The premise itself could be wrong. Maybe stalled readers don't want to read more, they want to feel like readers. If finished-books doesn't move even when streaks do, that's my signal the product is serving the wrong need, and I'd rethink rather than scale.
One-line close
So: I'd design for the aspiring-but-stalled reader, target the habit-killing gap between sessions first, ship a tight loop of daily goals, streaks, smart reminders and a where-you-left-off recap, measure finished books and active weeks with guardrails against streak-gaming, and treat social and audio as fast-follows once the core loop proves it changes behaviour.
For the candidate
Keep in mind
- Turn "design a product" into one specific user with one specific unmet job before designing anything.

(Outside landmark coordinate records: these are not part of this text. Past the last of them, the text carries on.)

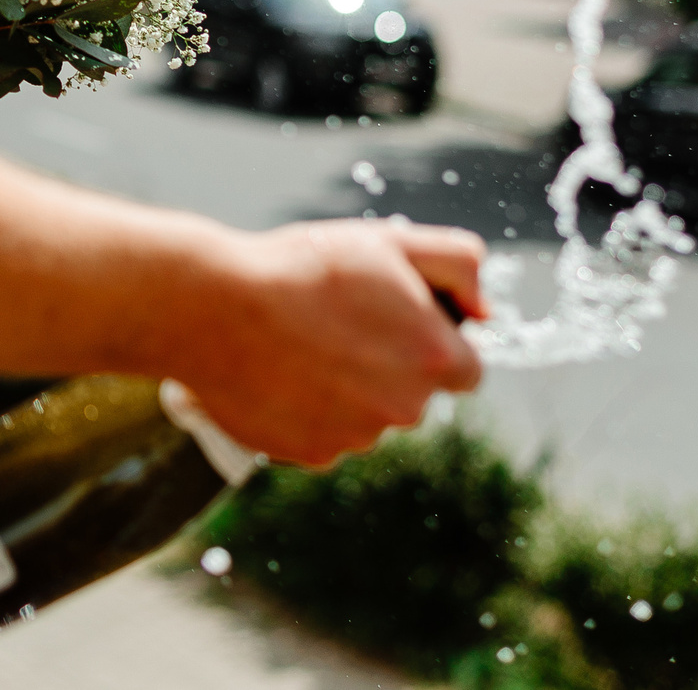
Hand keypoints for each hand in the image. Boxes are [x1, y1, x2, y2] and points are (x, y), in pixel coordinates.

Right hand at [178, 219, 483, 467]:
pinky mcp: (311, 455)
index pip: (466, 368)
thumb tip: (485, 309)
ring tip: (298, 340)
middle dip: (386, 362)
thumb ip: (458, 264)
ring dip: (346, 386)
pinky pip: (324, 433)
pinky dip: (308, 408)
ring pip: (367, 414)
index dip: (434, 338)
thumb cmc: (301, 268)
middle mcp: (405, 410)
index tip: (394, 317)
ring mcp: (356, 438)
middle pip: (413, 392)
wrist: (212, 308)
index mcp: (435, 359)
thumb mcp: (389, 241)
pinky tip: (278, 370)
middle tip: (336, 319)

- Decompose the behaviour into a MECE funnel (choose → start → sustain → return) before naming features; intention dies at exactly one transition, so design for that one.
- Rank the needs and build for the biggest blocker first, not all of them at once.
- Scope the MVP around the single riskiest assumption; cut even good features that do not test it.
- Under the "your user doesn't really want this" pushback, answer with revealed behaviour, a metric the doubter's user can't game, and the signal that would prove the premise wrong.
- Measure the real behaviour (books finished, active weeks), not vanity (installs, app-opens), and name the metric-gaming failure mode so the metric resists it.
- Keep a business model in the corner of your eye even on a user-first design.